These findings have sparked significant interest among physicians and researchers, as Wegovy belongs to the rapidly growing class of drugs known as GLP-1 receptor agonists. The trial demonstrated that Wegovy could lower the risk of further cardiovascular events in these individuals by 20%. These results were recently presented at the American Heart Association conference in Philadelphia.
Dr. Ania Jastreboff, the director of the Yale Obesity Research Center, highlighted the potential of treating obesity not only for weight management but also for addressing related health issues such as hypertension, high cholesterol, and type 2 diabetes. The study’s results indicate that treating obesity can lead to improved overall health outcomes.
However, a key question remains unanswered: Is Wegovy’s heart benefit solely attributable to the amount of weight lost while using the medication, or does it have other mechanisms at play?

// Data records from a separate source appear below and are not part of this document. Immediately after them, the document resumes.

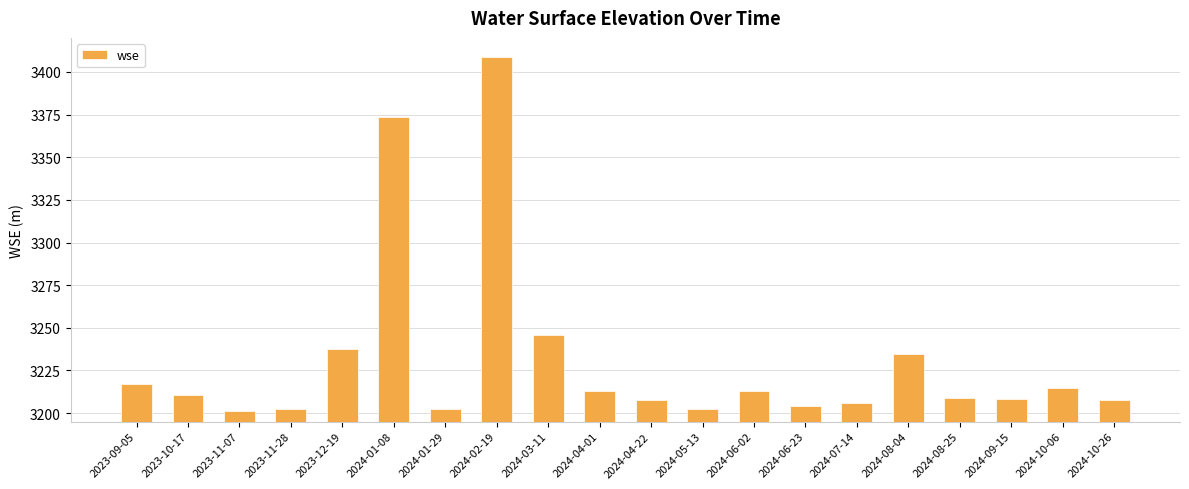

The chart shows a value of 5604.4 at 2024-05-13. True or false?

False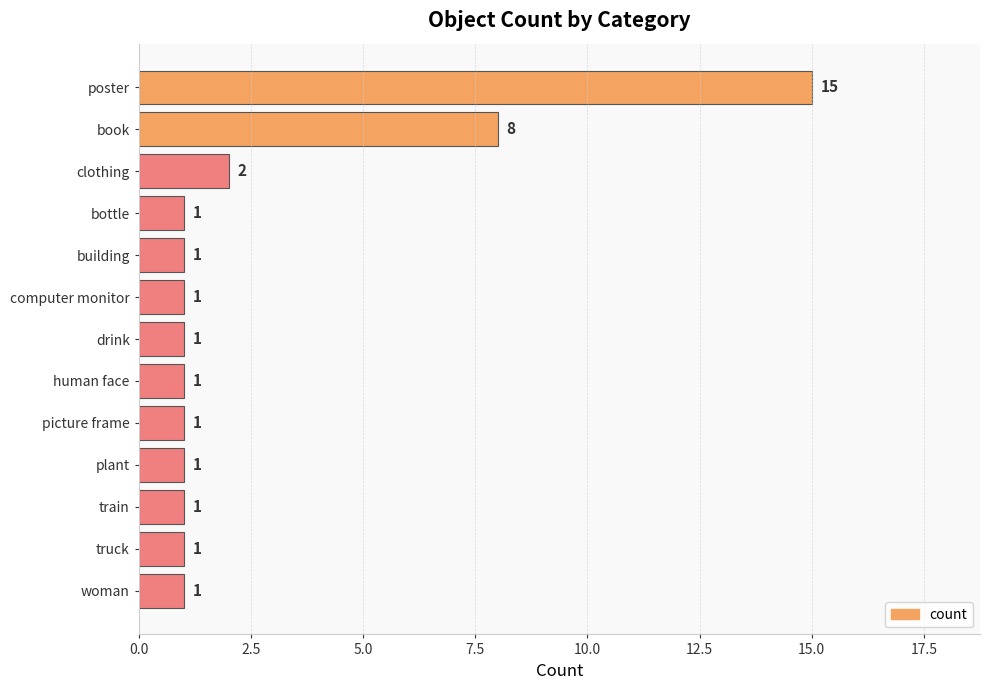

Reading top to bottom, extract all data points from this chart.

poster=15	book=8	clothing=2	bottle=1	building=1	computer monitor=1	drink=1	human face=1	picture frame=1	plant=1	train=1	truck=1	woman=1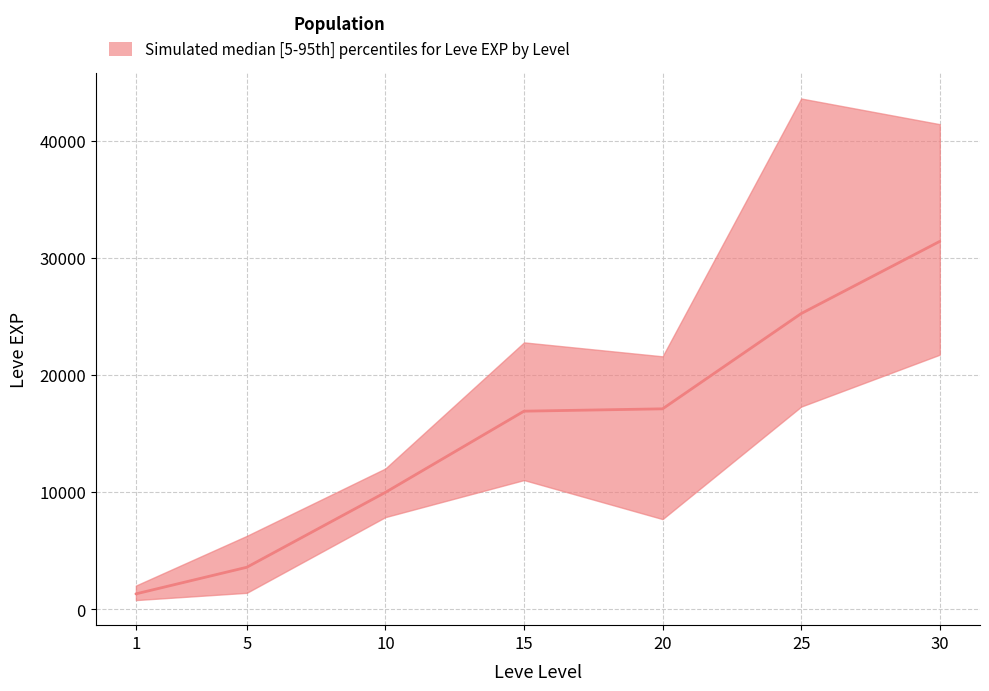

True or false: lower and median cross at least once.

False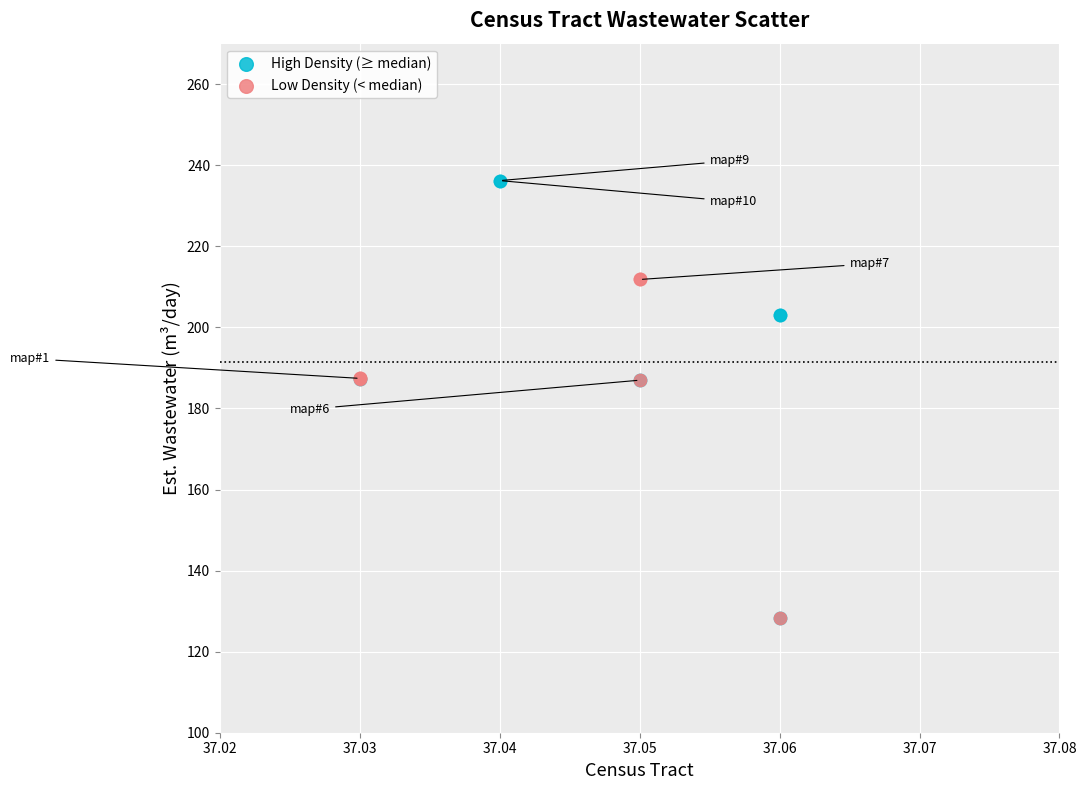

Which series has the widest spread of Y values?

High Density (≥ median)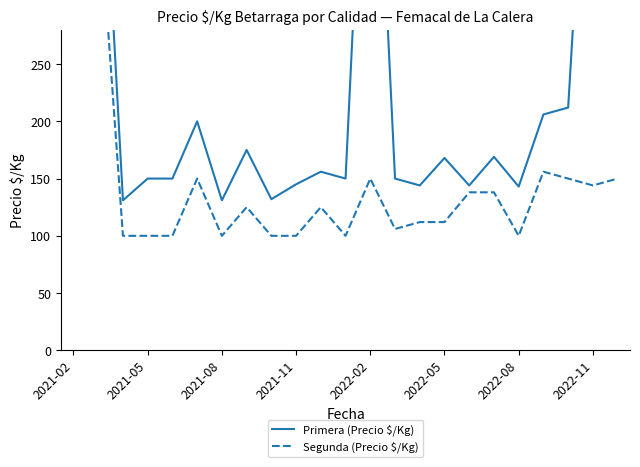

True or false: Segunda (Precio $/Kg) and Primera (Precio $/Kg) cross at least once.

False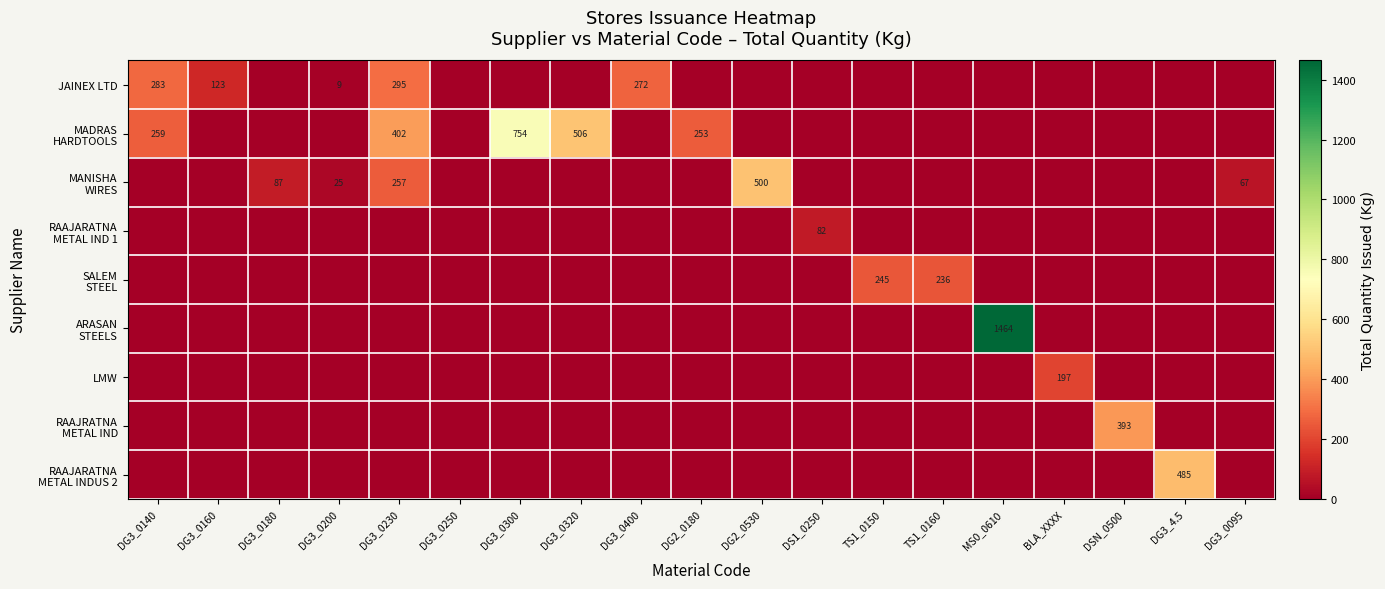

True or false: JAINEX LTD has a value of 295 at DG3_0230.

True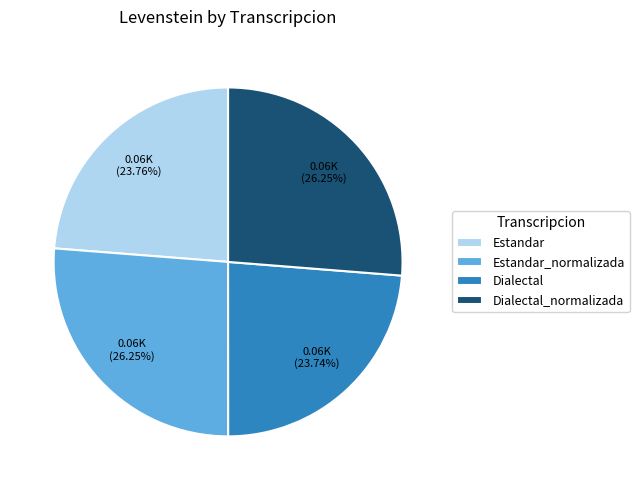

Does Estandar represent more than half of the total?

No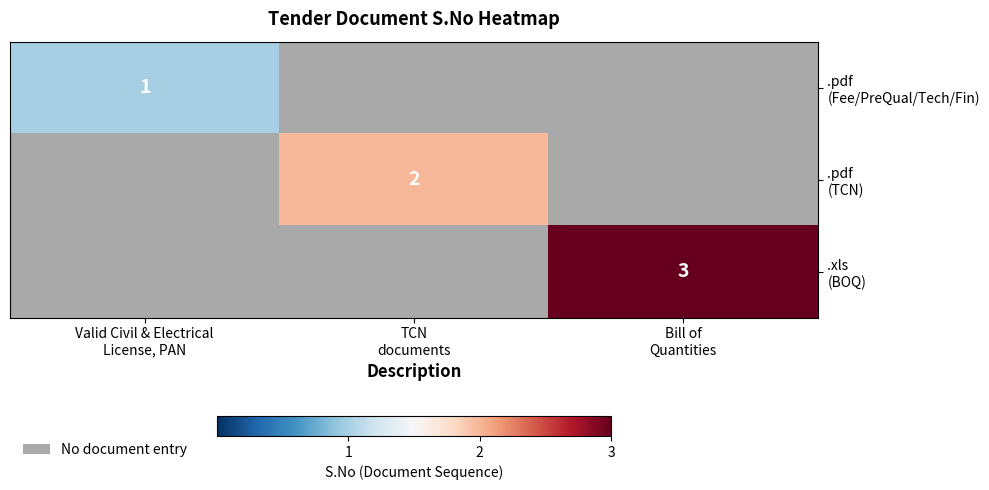

Count the number of categories in the chart.

3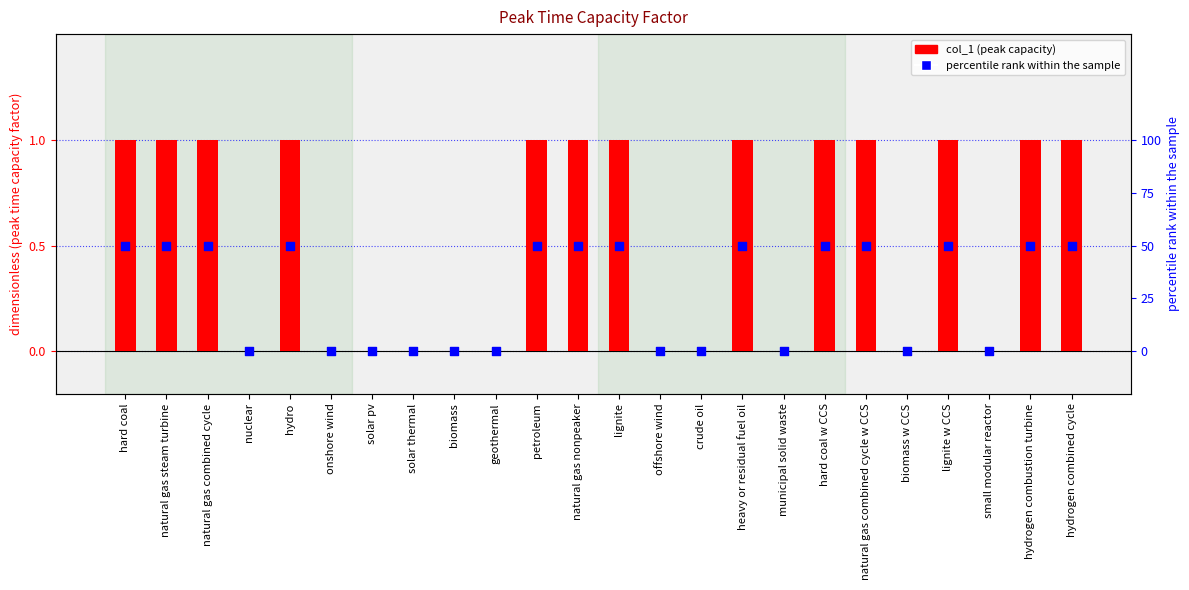

At how many categories does at least one series exceed 0?

13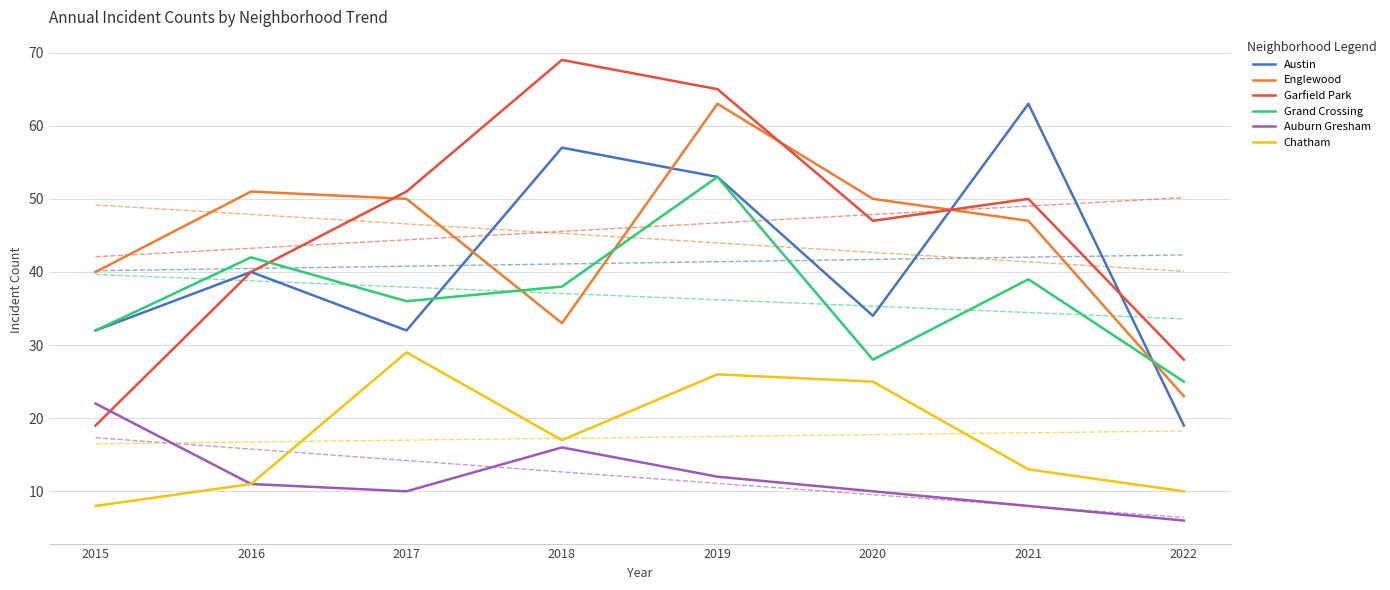

True or false: Austin and Auburn Gresham intersect in this chart.

False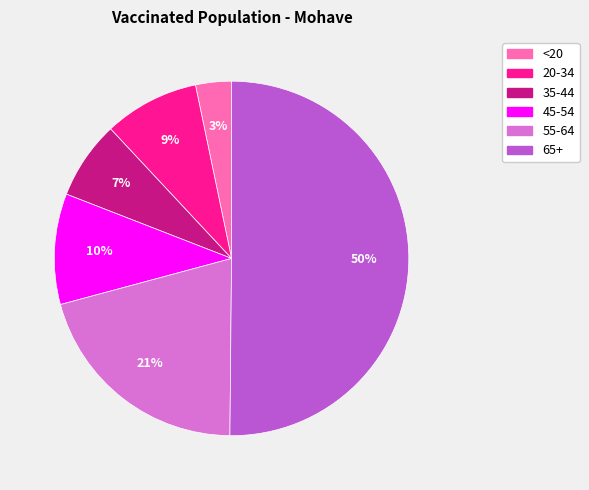

Which slice represents more than half of the pie?

65+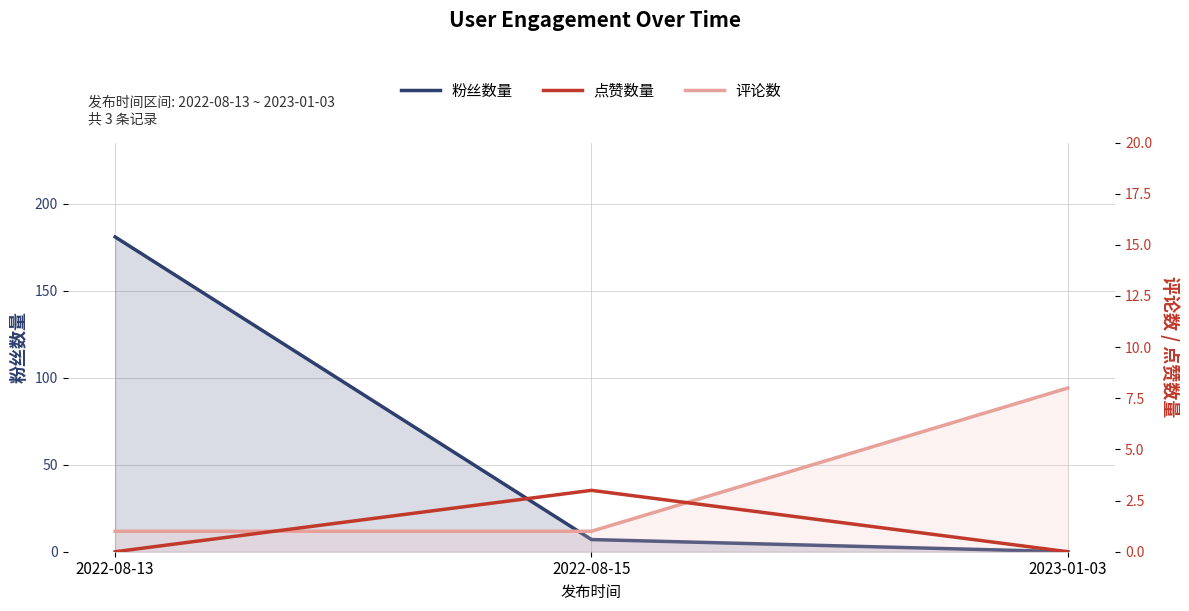

What is the value of the 粉丝数量 point at the 2nd from the left?

7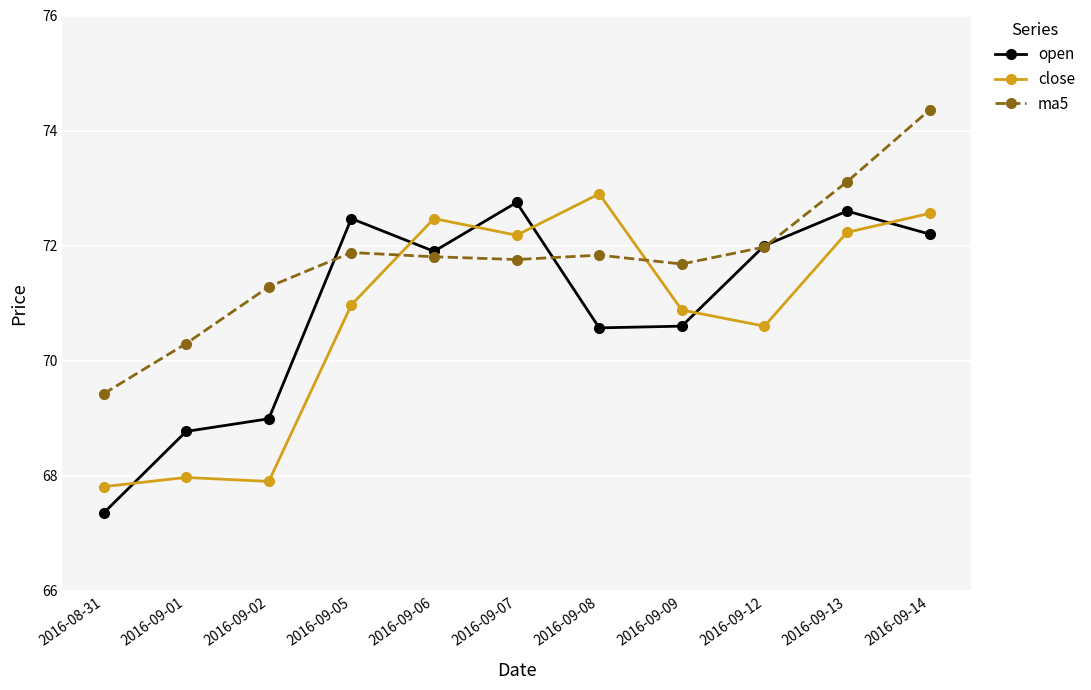

Which label corresponds to the smallest value in the chart?

2016-08-31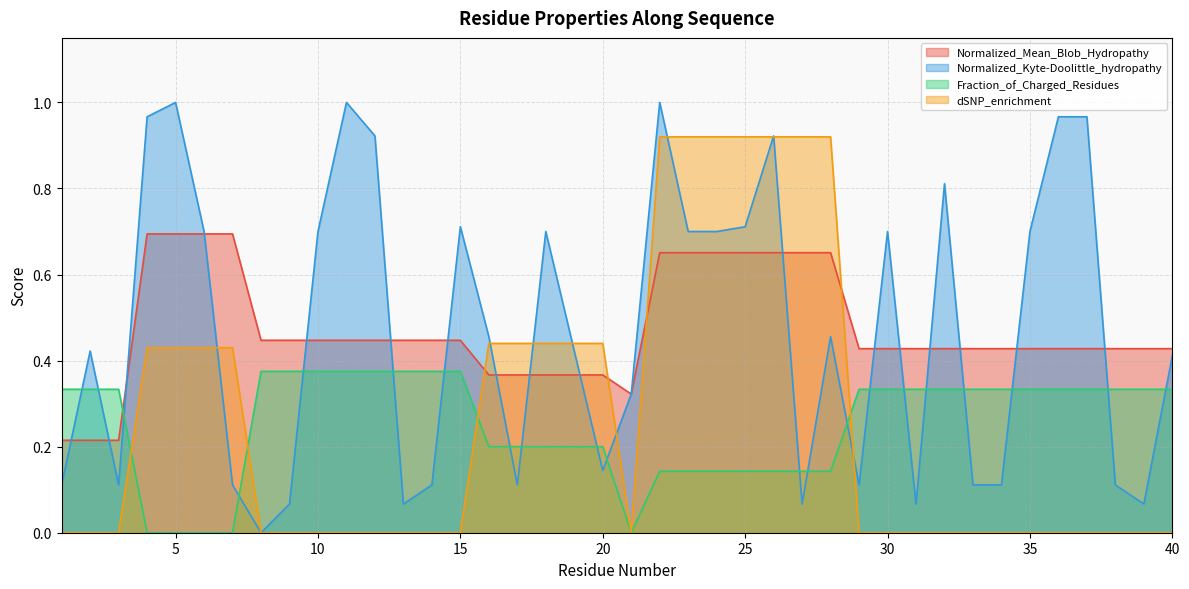

Is the value of dSNP_enrichment at 21 greater than the value of Normalized_Kyte-Doolittle_hydropathy at 33?

No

Dr. Amit Khera from the University of Texas Southwestern Medical Center Dallas and Dr. Tiffany M. Powell-Wiley from the National Institutes of Health addressed this question in an editorial published in the New England Journal of Medicine alongside the full trial results. They noted that it is unclear to what extent the trial findings were dependent on weight loss, reductions in risk factors, or other beneficial mechanisms associated with GLP-1 receptor agonism. Despite this uncertainty, they emphasized that we are entering a new era of treating obesity and cardiometabolic risk with a growing array of options.
The approval of Zepbound by the US Food and Drug Administration this week further expands the toolbox for addressing obesity. Zepbound, a drug from Eli Lilly, will directly compete with Wegovy in the market. Both medications have predecessors used for treating type 2 diabetes that contain the same active compounds. Wegovy’s sister drug is Ozempic, both of which use semaglutide, while Zepbound’s counterpart is Mounjaro, utilizing tirzepatide. These drugs are administered once a week as self-administered injections.
GLP-1 receptor agonists work by mimicking hormones that stimulate insulin production, promote feelings of fullness, and reduce appetite. Semaglutide targets GLP-1, while tirzepatide targets both GLP-1 and a hormone called GIP. The growing availability of these drugs offers promising options for addressing obesity and its associated health risks.